Beyond that, the State Statistical Bureau (SSB) provides insufficiently precise data. Even the number of SOEs is not published. There are fewer than 120 centrally controlled SOEs, and the number is still slowly shrinking. These, however, typically each have dozens of subsidiaries, including nearly all the Chinese companies most people are familiar with. There are also thousands of provincially and municipally controlled SOEs. Meanwhile, truly private firms number in the tens of millions, though are comparatively very small. There are also millions of firms of mixed or unclear status.

Data provision for urban fixed investment was considerably enhanced starting in 2004. For the PRC, urban fixed investment is critical, because it drives the economy. In 2004, urban investment stood at 5.9 trillion yuan and was equivalent to 43 percent of GDP. Just six years later, it was a stunning 24.1 trillion yuan and equivalent to 61 percent of GDP.[7] The Chinese economy was formerly driven by exports; it is now driven by urban investment (2010 rural investment was only 3.7 trillion yuan).

Table 1: Urban Investment Shares (percent)

 

State-owned

Limited liability Corp.

Domestic private

Wholly foreign-owned

Partly

foreign- owned

Share-holding

Other mixed ownership

2004

 

44.0

20.8

11.1

4.5

7.3

9.3

3.0

2007

 

36.9

23.6

18.3

5.2

5.2

7.8

3.1

2010

 

38.0

24.3

21.1

3.3

3.3

6.7

3.4

 

Because urban investment has almost quadrupled, all raw figures have increased and even the clearly waning foreign role represents greater absolute investment. Volume comparisons over time are thus misleading. An unmistakable trend is dynamic growth in what the SSB labels as private investment. Domestic private investment may have been undercounted in 2004 but, regardless, it is now in excess of one-fifth of total investment.

Against that, what the SSB labels as the state-owned share is not quite two-fifths. This figure corroborates claims that the non-state sector comprises 60 percent or more of the economy. But it hardly indicates the private sector is anything like that large—with wholly owned foreign investment, the genuinely private share is a bit short of 25 percent. The other 38 percent often called “private” is of various kinds of mixed ownership.

Source excerpt.

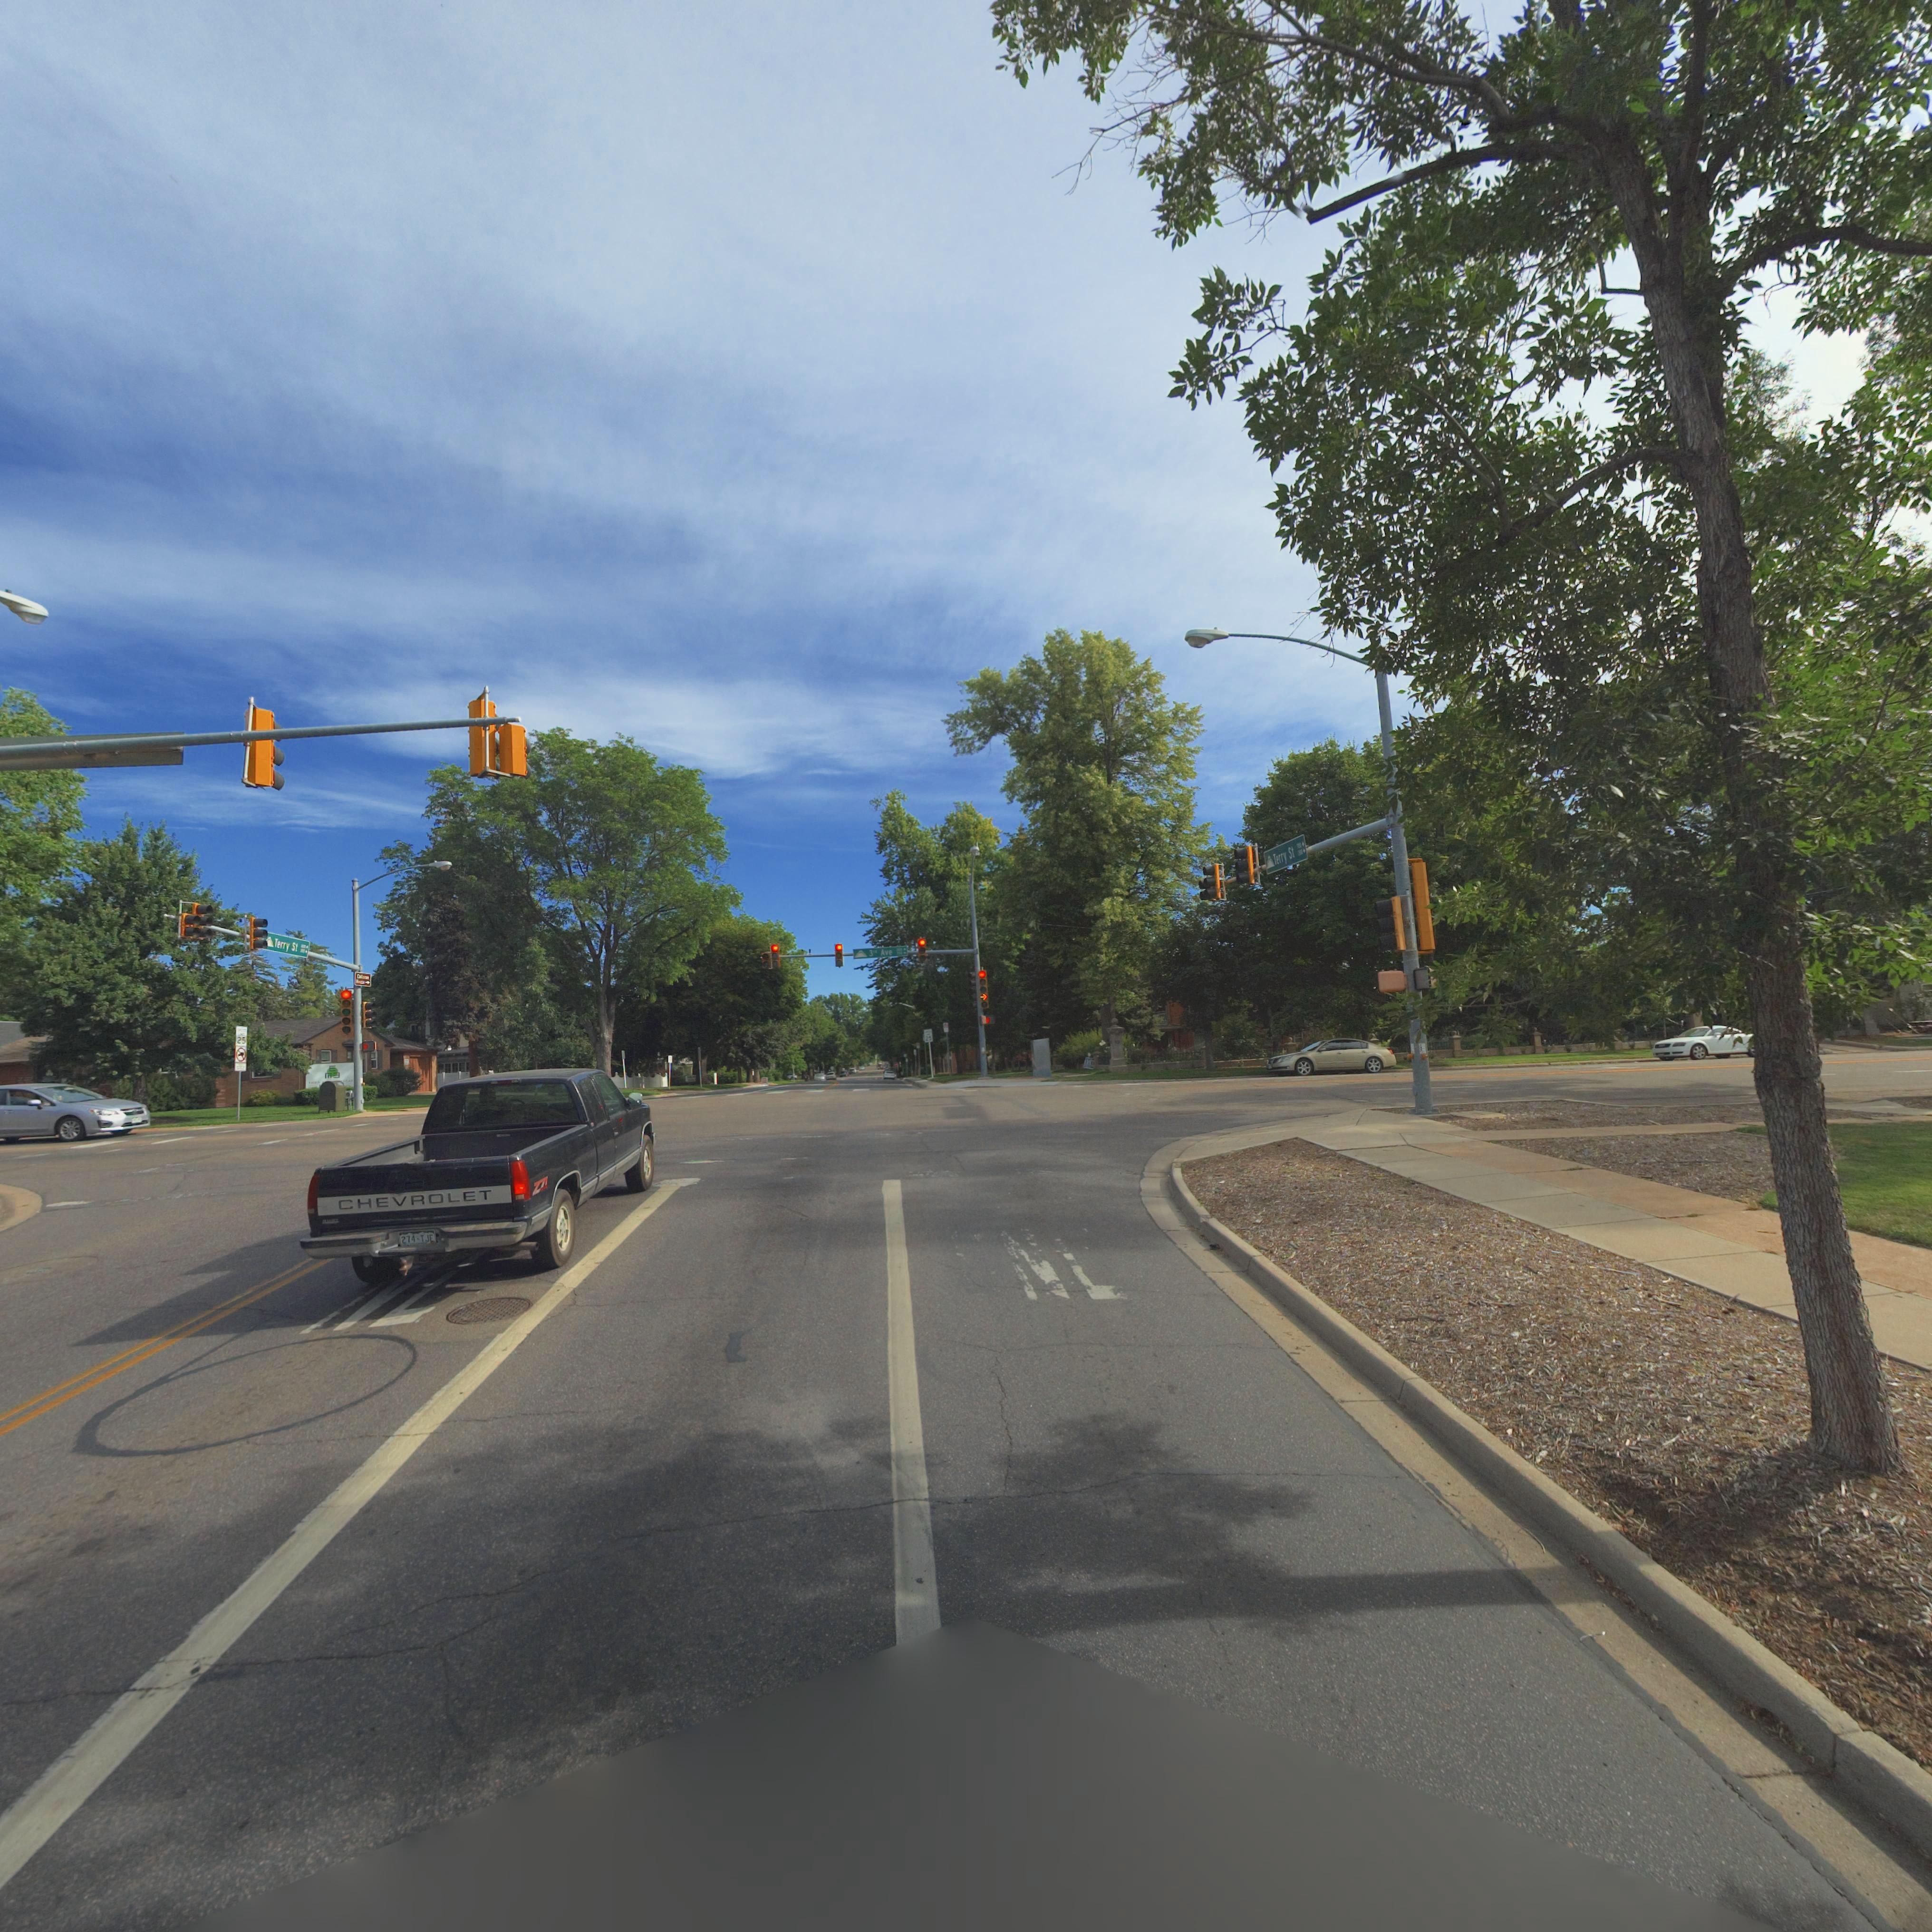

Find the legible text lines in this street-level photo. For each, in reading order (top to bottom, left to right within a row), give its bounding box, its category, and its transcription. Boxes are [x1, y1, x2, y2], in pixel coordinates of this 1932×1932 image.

Written tasks.
[1] List every ownership category that Table 1 in the passage about Chinese urban investment breaks investment shares into.
[2] Retype the passage about Chinese urban investment from "Data provision for" to "3.7 trillion yuan)." without changing anything.
Rely only on the passage about Chinese urban investment.

Task solutions.
[1]
State-owned
Limited liability Corp.
Domestic private
Wholly foreign-owned
Partly foreign-owned
Share-holding
Other mixed ownership

[2]
Data provision for urban fixed investment was considerably enhanced starting in 2004. For the PRC, urban fixed investment is critical, because it drives the economy. In 2004, urban investment stood at 5.9 trillion yuan and was equivalent to 43 percent of GDP. Just six years later, it was a stunning 24.1 trillion yuan and equivalent to 61 percent of GDP.[7] The Chinese economy was formerly driven by exports; it is now driven by urban investment (2010 rural investment was only 3.7 trillion yuan).